5.      A refugee who has permanent residency in Australia receives exactly the same social security benefits as any Australian citizen or eligible permanent resident in the same circumstances. Centrelink payments are calculated at exactly the same rate for both refugees and non-refugees.

6.      The majority of refugees who have reached Australia by boat are found to be genuine asylum seekers. All must undergo rigorous assessment processes in order to obtain permanent residency in Australia on humanitarian grounds

I was a refugee back in the 80s. I have been a teacher within the Education Department for almost 27 years. My son is training to be a medical doctor and my daughter is training to be an optometrist.
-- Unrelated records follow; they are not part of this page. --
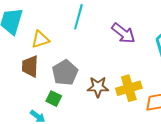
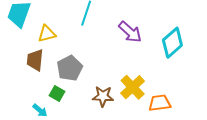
brown star: (98, 87) -> (103, 96), moved
yellow cross: (129, 88) -> (133, 87), turned -30

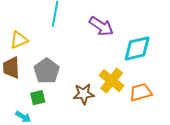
cyan diamond: (172, 43) -> (137, 48), moved, turned 36
green square: (57, 93) -> (38, 98), turned -35

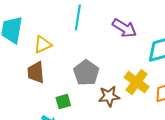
gray pentagon: (47, 71) -> (86, 73), moved

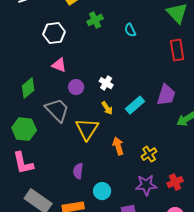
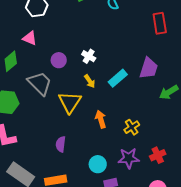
pink triangle: (59, 65) -> (30, 38), moved
cyan circle: (102, 191) -> (98, 164), moved

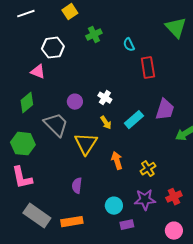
red rectangle: (160, 23) -> (148, 68), moved
pink triangle: (30, 38) -> (38, 72), moved

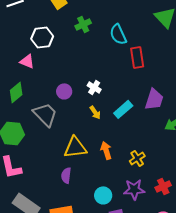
cyan semicircle: (129, 45) -> (118, 34), size x1.5
yellow triangle: (86, 144) -> (75, 147), moved, turned 50

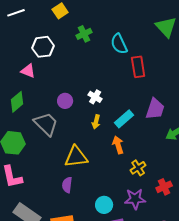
yellow arrow: (95, 112) -> (96, 122), turned 48
orange arrow: (106, 150) -> (118, 145), moved
red cross: (163, 186) -> (164, 187), moved

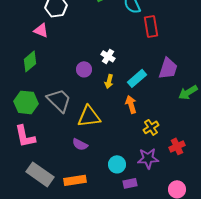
purple circle: (65, 101) -> (84, 69), moved
gray trapezoid: (46, 124) -> (59, 100), moved
purple semicircle: (67, 185) -> (80, 144), turned -70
We are here because of the generosity of the Australian Government under PM Fraser. We are living and doing the best we can to continue building this great country, much like the generations before us. After all, post-colonial Australia is a land which was built by people from all corners of the world. We are all migrants, except for the indigenous population of the First People. We should show compassion towards those attempting to flee persecution, poverty, or any inhumane living conditions. Australia is a vast country with plenty of opportunities for everyone. We have to stop being so cruel, prejudiced, and narrow-minded; and instead open our hearts to all asylum seekers.